Task description:
Pick up the forum discussion of note-taking tools below and extend it past its last sentence.

Source passage section start

Great idea. The thing that drove me away from WorkFlowy though is the lack of
constraints. I think it provides too much freedom, I want something that
forces me to provide a certain structure to the material.

I can tell you put a lot of care to lovingly craft the UI, looks pretty nice!
But for a product that provides structured note taking, the data model and
serialization format should be equally important. I'd like to be able to
export my content, query it in interesting ways (ex: datalog!), maybe use the
content to build an app, print slides, put a book together, tweet snippets, or
build a different UI altogether around my notes, etc, etc.

------
bryanrasmussen
Are you perhaps a visual thinker, that you don't have a systematic way of
writing might imply that you are. If so try visual note taking
[https://www.verbaltovisual.com/an-introduction-to-visual-
not...](https://www.verbaltovisual.com/an-introduction-to-visual-note-taking/)

the important thing is to develop your note taking to match how you think. If
you are organized the smart notes method is pretty good.

Source passage section end
Source material section start

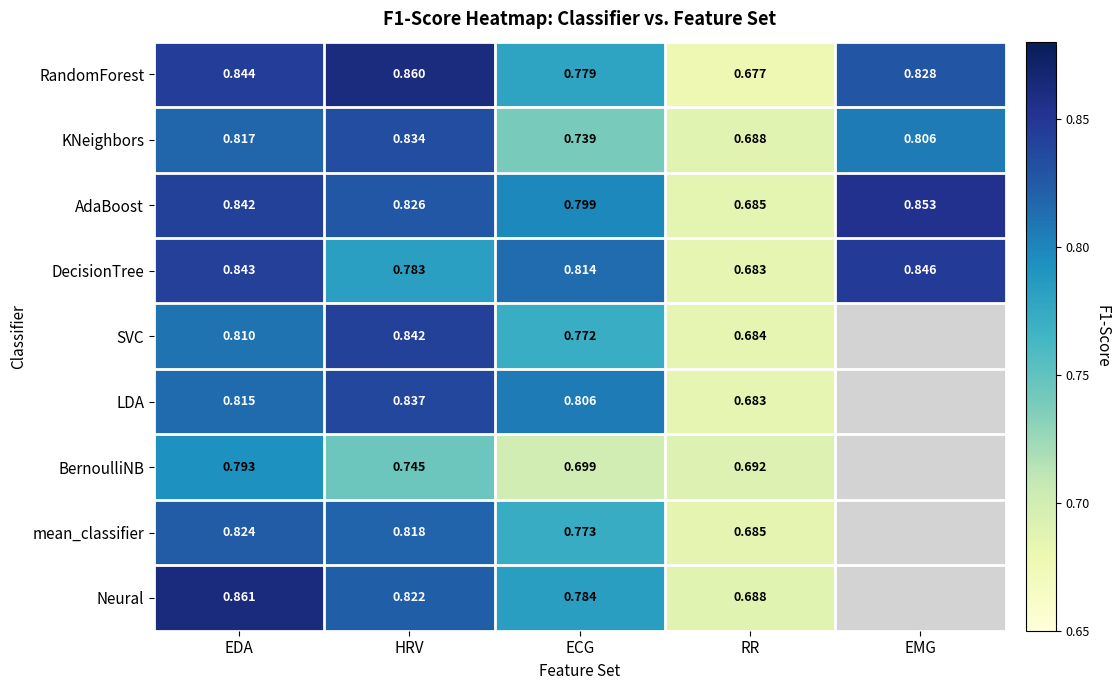

At which label is RandomForest closest to 0?

RR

Source material section end

Written reply:
------
chanmad29
A lot depends on the instructor. The good ones go slow enough that you can
both follow along and take notes. What worked best for me is to pay attention
when professor is explaining and quickly write down in my words the explained
concept- like moving it from my RAM to SSD. This way I build about 80%
understanding of the concept. Further redoing the notes by referencing
material/problem solving took me closer to full understanding.

------
mkchoi212
I first just jot them down on the Mac's Notes app. This bit isn't that
important. You just write whatever you are taking notes of, no particular
structure. The next bit is important though.

Within __30 minutes__ since the end of the lecture, I go over the notes and
organize them. Note the 30 minute limit! If you try to organize the notes the
next day, you won't be able to remember the lecture and not be able to fill in
the missing details.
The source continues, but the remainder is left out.